Something tells me ARM royalties are going up..
http://www.fool.com/investing/2016/07/21/softbanks-big-bet-on-arm-holdings-could-hurt-intel.aspx


----------



## Murph (Jul 25, 2016)

As a former small shareholder of Acorn, who made some money off the original ARM bubble, before it was spun off, I'm saddened to see the company essentially lose its independence.  I struggle to see how this deal actually provides anything useful to the future of the technology, as the company is already quite successful and innovative on its own, appearing to be both quite financially healthy and with sufficient resources to keep pushing forward at an acceptable rate.

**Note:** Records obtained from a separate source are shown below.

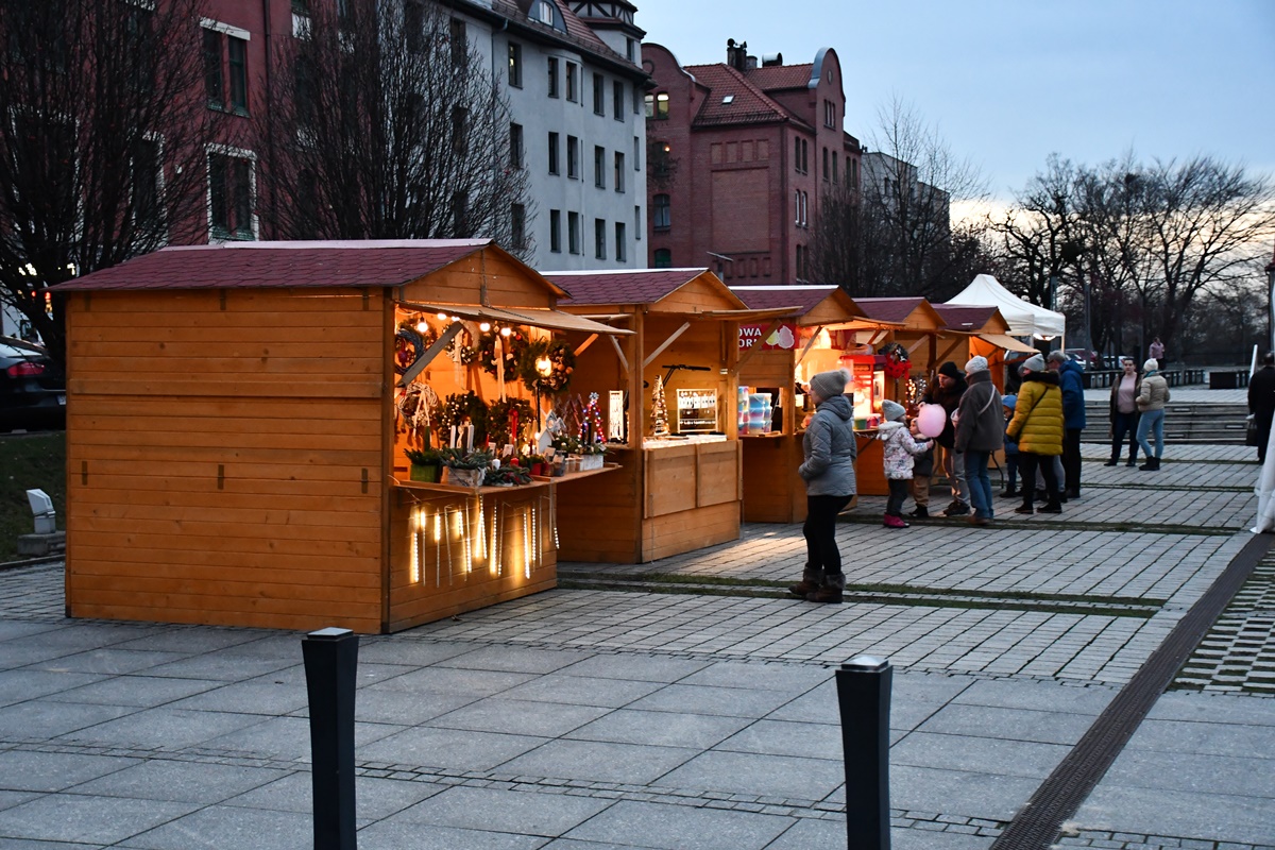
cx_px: 638
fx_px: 1806
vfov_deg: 26.5
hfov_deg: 38.9
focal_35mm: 51
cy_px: 425
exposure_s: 1/100
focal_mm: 34
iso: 3200
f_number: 4.2
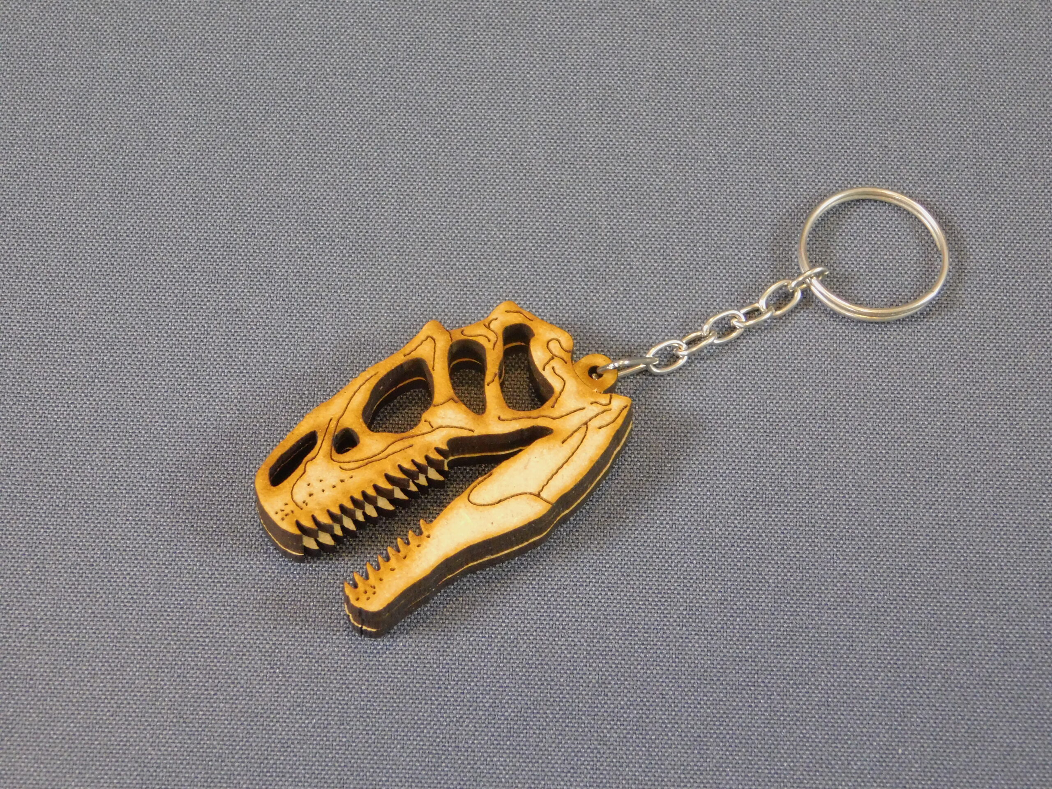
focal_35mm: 115
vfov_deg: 12.9
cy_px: 394
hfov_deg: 17.1
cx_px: 526
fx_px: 3495
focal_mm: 20.3
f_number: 4.8
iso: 800
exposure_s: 1/8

As far as royalties going up is concerned, my guess would be that the existing major licensees likely have their royalties mostly locked in somewhere close to current rates with only modest increases over time.  Aside from that, if SoftBank want to achieve their stated volume goal, a cash grab on royalties would be very much the wrong direction.  Right now, there's considerable potential for 64-bit ARM to make a major impact into Internet servers (particularly in some areas of the cloud space, where there is much less architecture lock-in to x86), and a significant part of that potential comes from the low cost of the CPUs.  To me, the sensible route is to keep the cost model down at its current quite modest level, so that it is a very attractive proposition to produce and deploy those chips in the huge volumes talked about.

It does cost relatively big money to keep rolling out new updates to the architecture, but ARM Ltd has a per-unit cost of zero on the actual chips being sold.  It is very much in their interests to see huge volumes being shipped for a fairly small royalty, as that gives them a greater chance of eating away at the market share of much more costly chips (which also cost much more per design iteration).  Part of that huge volume has to come from large volumes of low cost devices (including the current Internet of Things buzzword / concept), which essentially makes a very low cost CPU a hard requirement.

Bottom line: A major part of ARM's success is down to the low cost model.  I can't see changing that model as being a good thing for anyone involved in it (ARM Ltd, SoftBank, the chip vendors, or the people deploying the chips).


----------